Obama linked his demand for “collective responsibility” with a pledge to impose austerity measures on the American people. He promised his well-heeled audience that he would put the country “on a secure fiscal footing” by “cutting programs that don’t work.” He reiterated that his plan to slash health care for the working class, in the name of “reform,” would “not add a dime to the deficit.”

 

Obama characterized his regulatory proposals as “the most ambitious overhaul of the financial system since the Great Depression.” This is a fraud. He is proposing nothing approaching the structural reforms enacted under Franklin D. Roosevelt. On the contrary, he is opposing the restoration of any of the key elements of New Deal banking reforms that have been dismantled over the past three decades.

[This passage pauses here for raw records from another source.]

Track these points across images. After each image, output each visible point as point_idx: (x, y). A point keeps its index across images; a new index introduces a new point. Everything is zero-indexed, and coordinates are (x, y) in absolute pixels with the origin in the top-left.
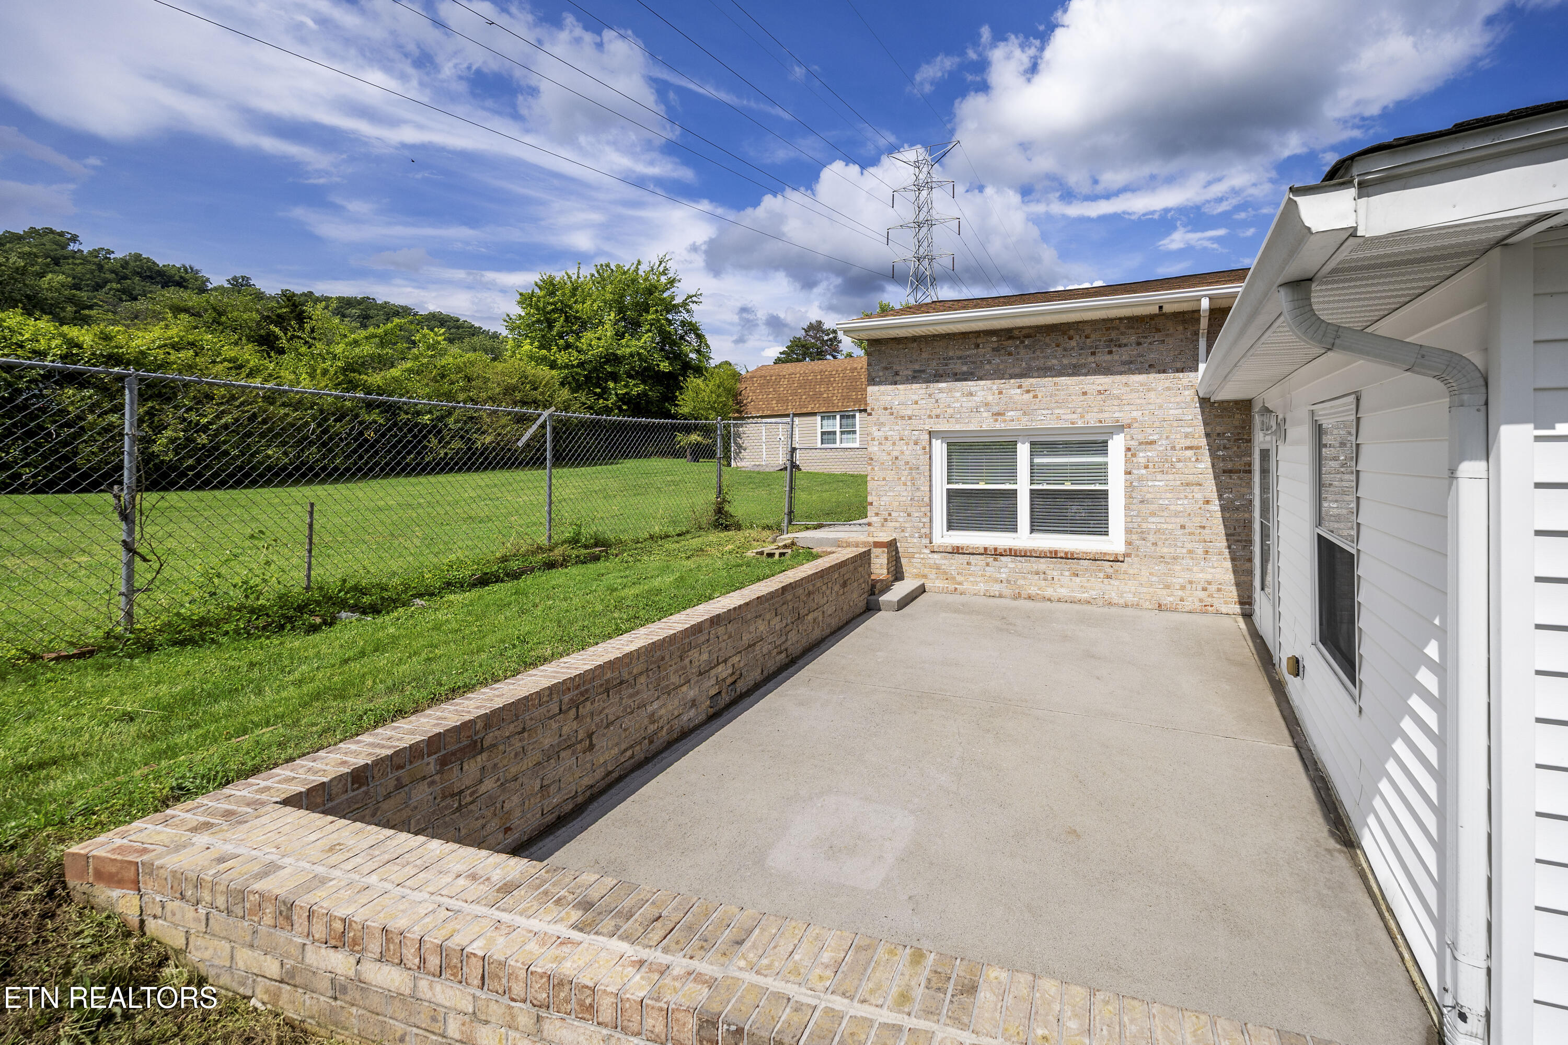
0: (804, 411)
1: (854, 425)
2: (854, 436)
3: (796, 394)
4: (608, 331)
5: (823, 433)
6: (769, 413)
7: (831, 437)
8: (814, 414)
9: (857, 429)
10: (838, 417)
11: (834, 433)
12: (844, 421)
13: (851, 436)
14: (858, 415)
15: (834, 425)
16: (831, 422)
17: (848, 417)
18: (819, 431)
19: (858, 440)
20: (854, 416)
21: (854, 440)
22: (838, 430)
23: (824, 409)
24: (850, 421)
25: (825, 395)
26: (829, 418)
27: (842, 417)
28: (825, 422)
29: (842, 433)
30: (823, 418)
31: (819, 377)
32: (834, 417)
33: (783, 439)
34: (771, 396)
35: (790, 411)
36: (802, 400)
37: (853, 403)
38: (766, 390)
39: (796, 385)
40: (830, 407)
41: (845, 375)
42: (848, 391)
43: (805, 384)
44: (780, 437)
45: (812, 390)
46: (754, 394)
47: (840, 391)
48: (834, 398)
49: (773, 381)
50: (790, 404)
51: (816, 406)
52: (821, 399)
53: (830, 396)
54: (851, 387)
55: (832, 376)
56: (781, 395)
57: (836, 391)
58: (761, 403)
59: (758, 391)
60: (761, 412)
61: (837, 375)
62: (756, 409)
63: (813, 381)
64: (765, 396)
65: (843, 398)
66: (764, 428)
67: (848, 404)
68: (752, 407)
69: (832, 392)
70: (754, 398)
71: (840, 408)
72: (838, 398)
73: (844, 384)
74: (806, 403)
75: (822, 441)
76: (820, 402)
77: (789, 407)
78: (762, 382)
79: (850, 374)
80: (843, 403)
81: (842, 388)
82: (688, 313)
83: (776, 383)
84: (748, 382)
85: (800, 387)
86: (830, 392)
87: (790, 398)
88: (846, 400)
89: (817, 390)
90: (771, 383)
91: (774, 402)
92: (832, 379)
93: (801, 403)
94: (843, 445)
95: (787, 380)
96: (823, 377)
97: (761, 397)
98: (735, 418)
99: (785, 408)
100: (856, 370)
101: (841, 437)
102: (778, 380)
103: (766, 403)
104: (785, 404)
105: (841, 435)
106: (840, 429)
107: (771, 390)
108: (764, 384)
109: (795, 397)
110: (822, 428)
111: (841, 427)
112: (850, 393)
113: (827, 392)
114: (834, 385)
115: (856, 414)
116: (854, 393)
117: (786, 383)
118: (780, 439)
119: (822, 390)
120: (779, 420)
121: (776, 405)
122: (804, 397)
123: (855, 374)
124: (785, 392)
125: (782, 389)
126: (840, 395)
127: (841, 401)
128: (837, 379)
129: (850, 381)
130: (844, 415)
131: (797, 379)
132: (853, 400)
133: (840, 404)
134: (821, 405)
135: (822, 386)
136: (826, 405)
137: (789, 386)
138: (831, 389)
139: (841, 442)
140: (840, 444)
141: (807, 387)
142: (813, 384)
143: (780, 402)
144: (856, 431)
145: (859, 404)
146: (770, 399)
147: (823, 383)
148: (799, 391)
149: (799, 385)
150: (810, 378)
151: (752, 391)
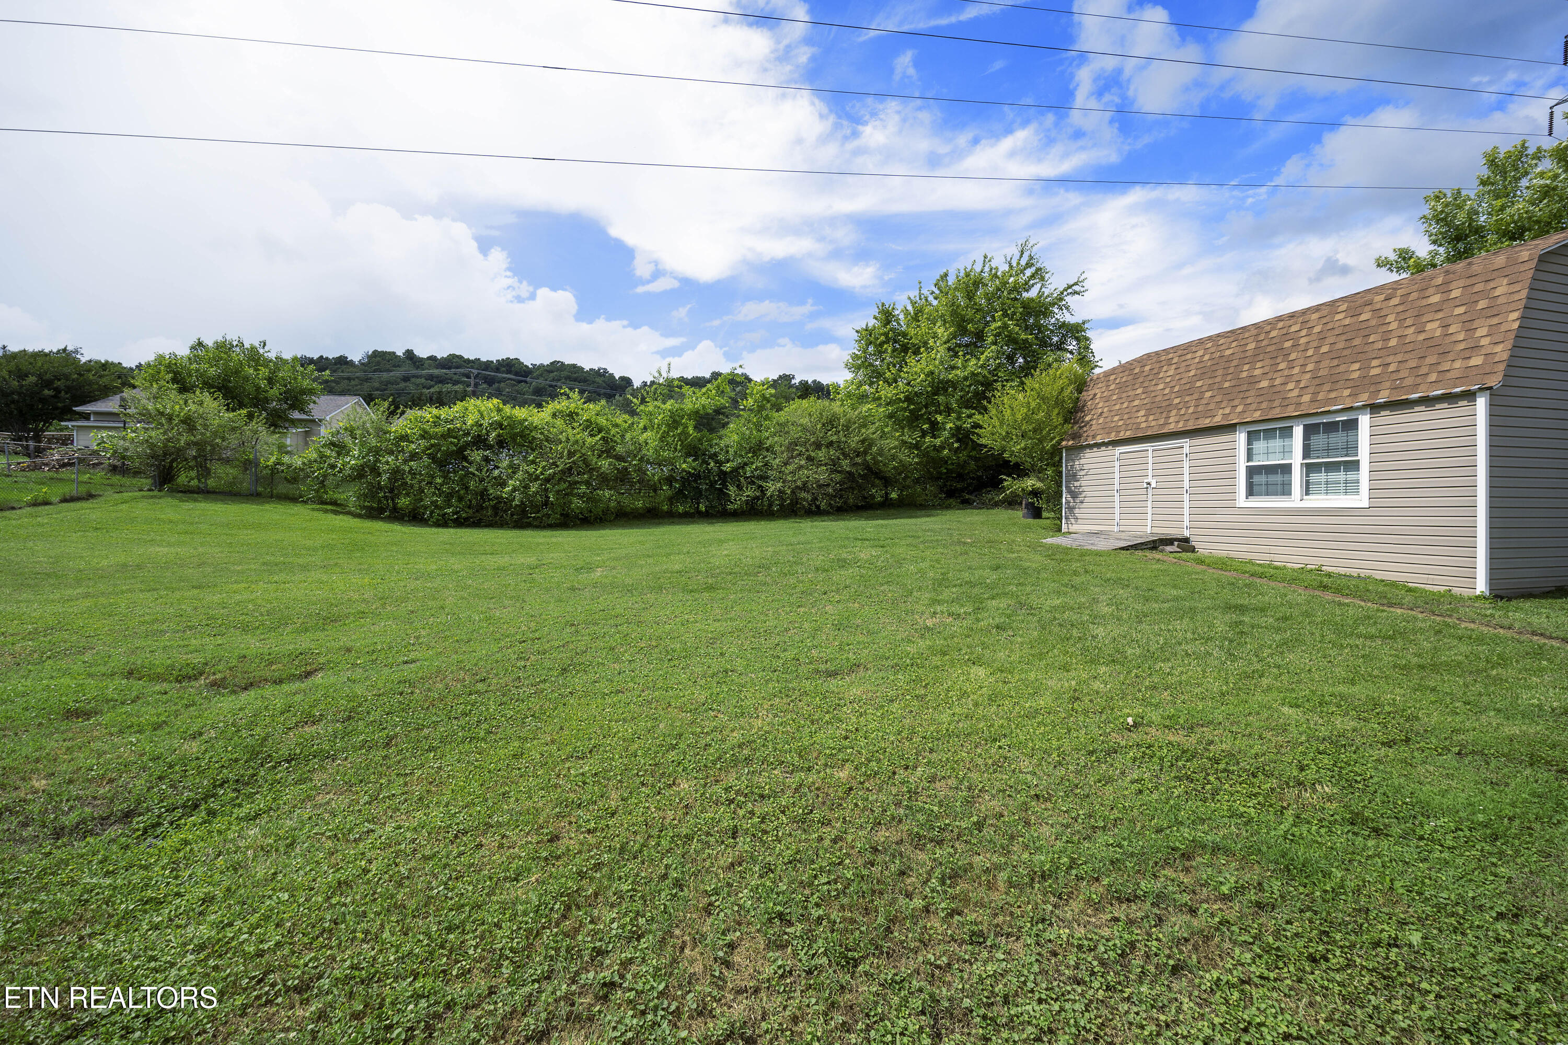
0: (1207, 422)
1: (1352, 448)
2: (1351, 476)
3: (1189, 392)
4: (940, 352)
5: (1253, 470)
6: (1128, 434)
7: (1278, 478)
8: (1230, 428)
9: (1364, 454)
10: (1298, 431)
11: (1286, 469)
12: (1319, 440)
13: (1340, 476)
14: (1364, 418)
15: (1287, 452)
16: (1277, 443)
17: (1331, 427)
18: (1242, 466)
19: (1364, 485)
20: (1352, 425)
21: (1351, 487)
22: (1297, 460)
23: (1257, 415)
24: (1338, 438)
25: (1264, 384)
26: (1269, 434)
27: (1309, 431)
28: (1260, 446)
29: (1310, 469)
30: (1252, 437)
31: (1252, 346)
32: (1287, 432)
33: (1154, 485)
34: (1136, 403)
35: (1172, 427)
36: (1204, 401)
37: (1349, 390)
38: (1130, 394)
39: (1192, 373)
40: (1278, 410)
41: (1330, 326)
42: (1336, 362)
43: (1214, 368)
44: (1149, 479)
45: (1229, 377)
46: (1107, 404)
47: (1310, 367)
48: (1291, 386)
49: (1145, 374)
50: (1174, 413)
51: (1240, 409)
52: (1252, 393)
53: (1277, 382)
54: (1345, 353)
55: (1288, 337)
56: (1157, 399)
57: (1296, 370)
58: (1116, 418)
59: (1115, 397)
60: (1114, 434)
61: (1304, 333)
62: (1106, 431)
63: (1237, 356)
64: (1125, 405)
65: (1317, 381)
66: (1117, 464)
67: (1333, 395)
68: (1099, 427)
69: (1286, 373)
70: (1106, 410)
71: (1302, 408)
72: (1302, 386)
73: (1325, 349)
74: (1212, 406)
75: (1251, 492)
76: (1249, 401)
77: (1171, 420)
78: (1124, 380)
79: (1347, 322)
80: (1315, 394)
81: (1315, 358)
82: (1065, 311)
83: (1150, 378)
84: (1100, 385)
85: (1200, 376)
86: (1280, 373)
87: (1177, 401)
88: (1327, 387)
89: (1244, 375)
90: (1141, 380)
91: (1142, 413)
92: (1288, 344)
93: (1200, 409)
94: (1317, 501)
95: (1174, 367)
96: (1264, 343)
97: (1117, 407)
98: (1068, 449)
99: (1162, 422)
100: (1368, 308)
101: (1308, 482)
102: (1155, 371)
103: (1126, 417)
104: (1164, 415)
105: (1307, 476)
106: (1304, 459)
107: (1139, 391)
108: (1128, 384)
109: (1187, 399)
110: (1249, 459)
111: (1306, 454)
112: (1342, 368)
113: (1269, 376)
114: (1293, 356)
115: (1360, 417)
116: (1356, 366)
117: (1171, 373)
118: (1149, 484)
119: (1257, 372)
120: (1148, 446)
121: (1144, 419)
122: (1208, 394)
123: (1363, 317)
124: (1167, 391)
125: (1161, 386)
126: (1308, 376)
127: (1311, 390)
128: (1303, 341)
129: (1344, 337)
130: (1319, 424)
131: (1197, 360)
132: (1350, 384)
133: (1306, 398)
134: (1254, 406)
135: (1259, 365)
136: (1264, 405)
137: (1177, 377)
138: (1282, 366)
139: (1307, 494)
140: (1305, 497)
141: (1220, 372)
142: (1235, 363)
143: (1154, 411)
144: (1357, 463)
145: (1371, 390)
146: (1135, 409)
147: (1261, 357)
148: (1199, 384)
149: (1199, 372)
150: (1228, 352)
151: (1104, 399)
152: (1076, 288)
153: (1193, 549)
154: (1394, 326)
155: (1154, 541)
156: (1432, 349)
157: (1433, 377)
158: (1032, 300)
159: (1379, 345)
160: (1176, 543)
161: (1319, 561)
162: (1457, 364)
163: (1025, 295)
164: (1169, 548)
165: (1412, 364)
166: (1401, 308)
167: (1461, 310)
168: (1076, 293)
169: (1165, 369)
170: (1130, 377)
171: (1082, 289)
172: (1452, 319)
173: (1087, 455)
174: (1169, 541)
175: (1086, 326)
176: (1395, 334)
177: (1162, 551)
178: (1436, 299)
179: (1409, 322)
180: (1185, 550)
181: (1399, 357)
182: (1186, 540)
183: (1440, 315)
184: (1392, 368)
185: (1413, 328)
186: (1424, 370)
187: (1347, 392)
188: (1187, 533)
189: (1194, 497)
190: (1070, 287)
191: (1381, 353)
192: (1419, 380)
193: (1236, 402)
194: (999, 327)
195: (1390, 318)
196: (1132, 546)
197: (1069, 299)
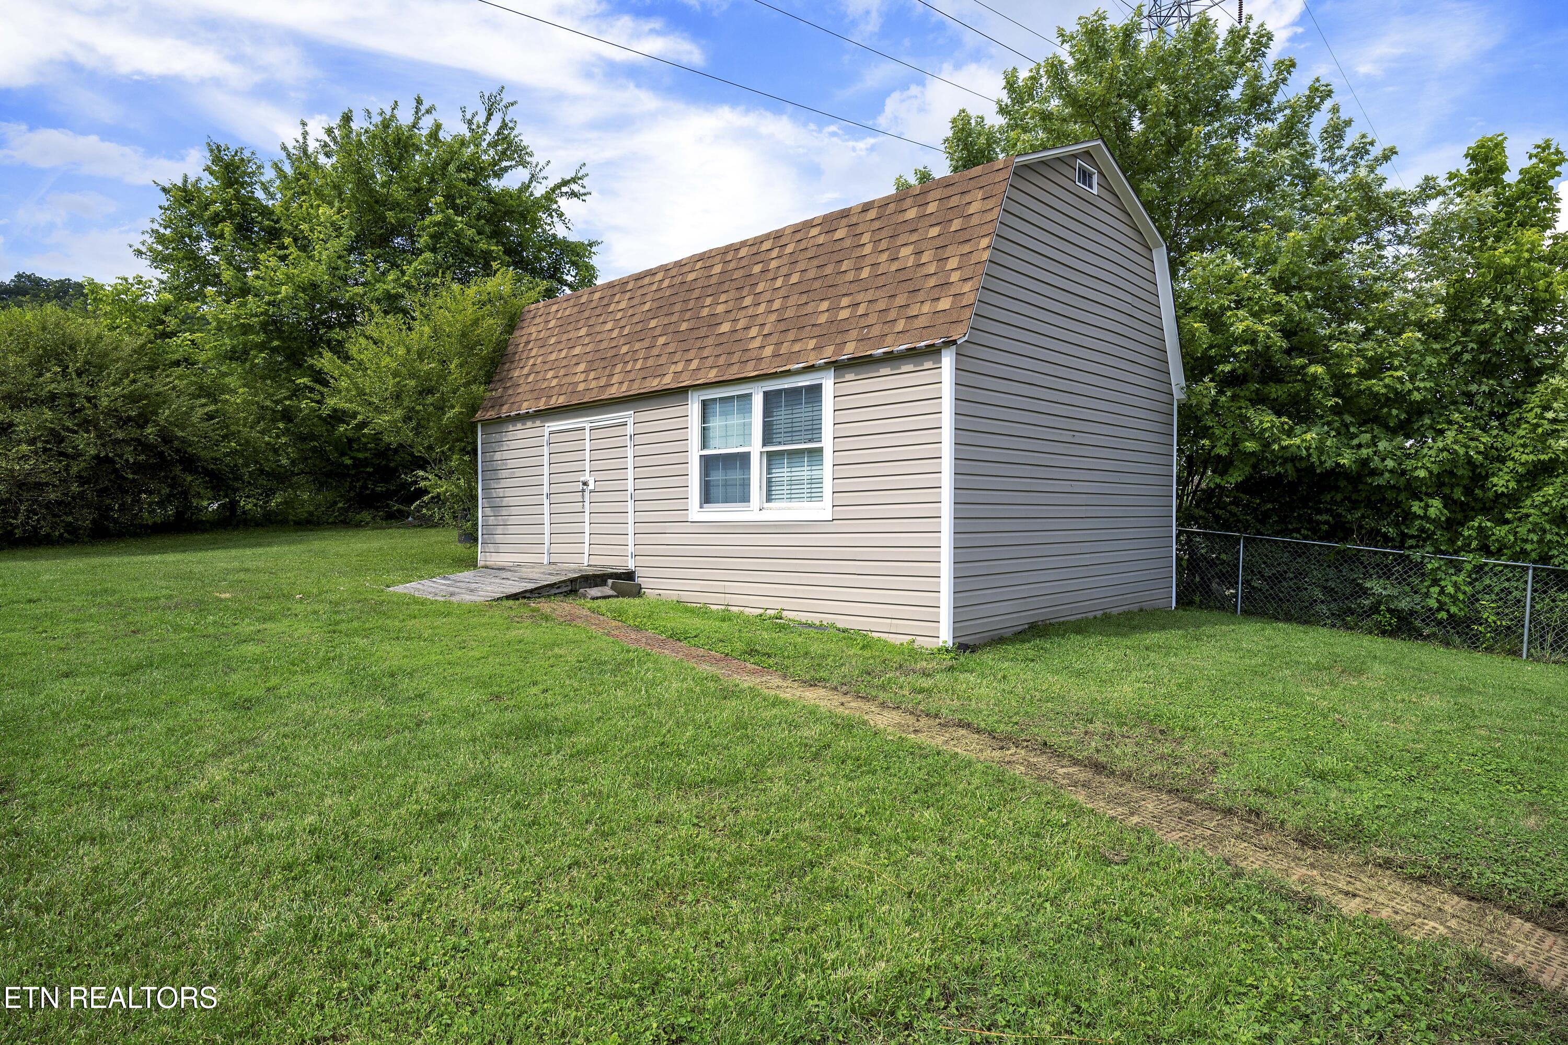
0: (654, 384)
1: (815, 431)
2: (815, 473)
3: (640, 335)
5: (708, 463)
6: (562, 400)
7: (736, 475)
8: (679, 393)
9: (827, 442)
10: (758, 402)
11: (744, 459)
12: (779, 414)
13: (803, 472)
14: (828, 383)
15: (746, 434)
16: (734, 421)
17: (795, 394)
18: (696, 455)
19: (828, 486)
20: (816, 390)
21: (814, 492)
22: (756, 448)
23: (712, 375)
24: (800, 412)
25: (725, 327)
26: (727, 405)
27: (770, 402)
28: (716, 423)
29: (772, 458)
30: (708, 408)
31: (717, 269)
32: (745, 403)
33: (591, 487)
34: (577, 350)
35: (614, 391)
36: (655, 351)
37: (815, 341)
38: (571, 335)
39: (647, 307)
40: (735, 368)
41: (803, 245)
42: (804, 298)
43: (672, 300)
44: (586, 477)
45: (688, 315)
46: (542, 351)
47: (777, 305)
48: (754, 332)
49: (593, 305)
50: (619, 368)
51: (694, 365)
52: (710, 341)
53: (740, 325)
54: (817, 284)
55: (759, 258)
56: (604, 345)
57: (762, 309)
58: (550, 374)
59: (553, 340)
60: (544, 399)
61: (774, 254)
62: (535, 394)
63: (700, 284)
64: (563, 354)
65: (782, 326)
66: (546, 451)
67: (797, 347)
68: (528, 388)
69: (750, 312)
70: (540, 360)
71: (763, 365)
72: (765, 332)
73: (794, 279)
74: (663, 360)
75: (707, 497)
76: (706, 353)
77: (615, 379)
78: (567, 312)
79: (821, 240)
80: (779, 344)
81: (782, 293)
82: (555, 219)
83: (598, 312)
84: (537, 320)
85: (654, 313)
86: (744, 312)
87: (625, 349)
88: (791, 336)
89: (705, 312)
90: (586, 314)
91: (582, 367)
92: (757, 269)
93: (650, 362)
94: (781, 511)
95: (628, 295)
96: (732, 265)
97: (553, 357)
98: (487, 423)
99: (602, 382)
100: (844, 222)
101: (769, 481)
102: (605, 302)
103: (562, 372)
104: (607, 372)
105: (769, 473)
106: (764, 445)
107: (583, 332)
108: (571, 319)
109: (637, 346)
110: (704, 446)
111: (767, 439)
112: (809, 309)
113: (732, 316)
114: (760, 288)
115: (823, 382)
116: (825, 305)
117: (623, 305)
118: (585, 484)
119: (720, 309)
120: (583, 421)
121: (583, 377)
122: (661, 340)
123: (839, 234)
124: (615, 334)
125: (609, 326)
126: (773, 317)
127: (774, 339)
128: (773, 264)
129: (816, 262)
130: (780, 391)
131: (655, 287)
132: (817, 331)
133: (768, 351)
134: (709, 362)
135: (723, 298)
136: (722, 360)
137: (630, 312)
138: (748, 301)
139: (769, 500)
140: (766, 505)
141: (678, 307)
142: (696, 294)
143: (596, 365)
144: (820, 450)
145: (838, 341)
146: (574, 361)
147: (726, 287)
148: (653, 324)
149: (655, 305)
150: (691, 277)
151: (539, 343)
152: (575, 187)
153: (637, 592)
154: (868, 249)
155: (572, 581)
156: (903, 284)
157: (900, 326)
158: (506, 193)
159: (850, 276)
160: (610, 581)
161: (779, 604)
162: (926, 308)
163: (496, 184)
164: (595, 592)
165: (881, 305)
166: (877, 224)
167: (934, 232)
168: (573, 194)
169: (617, 298)
170: (576, 309)
171: (582, 191)
172: (925, 243)
173: (510, 436)
174: (598, 579)
175: (594, 249)
176: (868, 261)
177: (585, 596)
178: (911, 214)
179: (883, 245)
180: (621, 594)
181: (869, 295)
182: (629, 576)
183: (914, 237)
184: (861, 310)
185: (887, 253)
186: (892, 315)
187: (812, 344)
188: (631, 565)
189: (641, 506)
190: (565, 183)
191: (854, 288)
192: (886, 328)
193: (691, 355)
194: (438, 224)
195: (865, 238)
196: (531, 591)
197: (563, 203)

This includes the Glass-Steagall ban on investment banking by commercial banks.

 

Instead, he is proposing a hodge-podge of minor measures which will do nothing to rein in the speculative activities of the banks and hedge funds. His Consumer Financial Protection Agency would merely establish a new agency to oversee consumer credit without giving it any powers beyond those presently spread out among a number of different regulators. In any event, this proposal is a dead letter because it is fiercely opposed by the banks.

 

His proposal to regulate the vast, unregulated derivatives market—a key component of the so-called “shadow banking system”—has so many loopholes that even the New York Times complained in an editorial Monday that it is toothless.

 

The main features of his proposal would give the Federal Reserve greater power to oversee the financial markets and establish a new mechanism for bailing out failing financial institutions, including non-bank firms. The underlying premise is that no serious restrictions can be placed on the banks, so new rules must be put in place to deal with the next crisis.

 

Any regulatory “reform” that might emerge from Congress will be drafted by Wall Street lobbyists working behind the scenes with politicians bought and paid for with campaign contributions and other bribes. The Center for Responsive Politics recently reported that the financial industry, along with the insurance and real estate sectors, has already given more than $50 million in campaign contributions so far this year. The financial industry has spent more than $222 million lobbying Washington, where it deploys more than 2,300 lobbyists.

 

In the end, Obama was reduced to pleading with Wall Street to take its “obligation” to the country to heart and “embrace serious financial reform, not fight it.”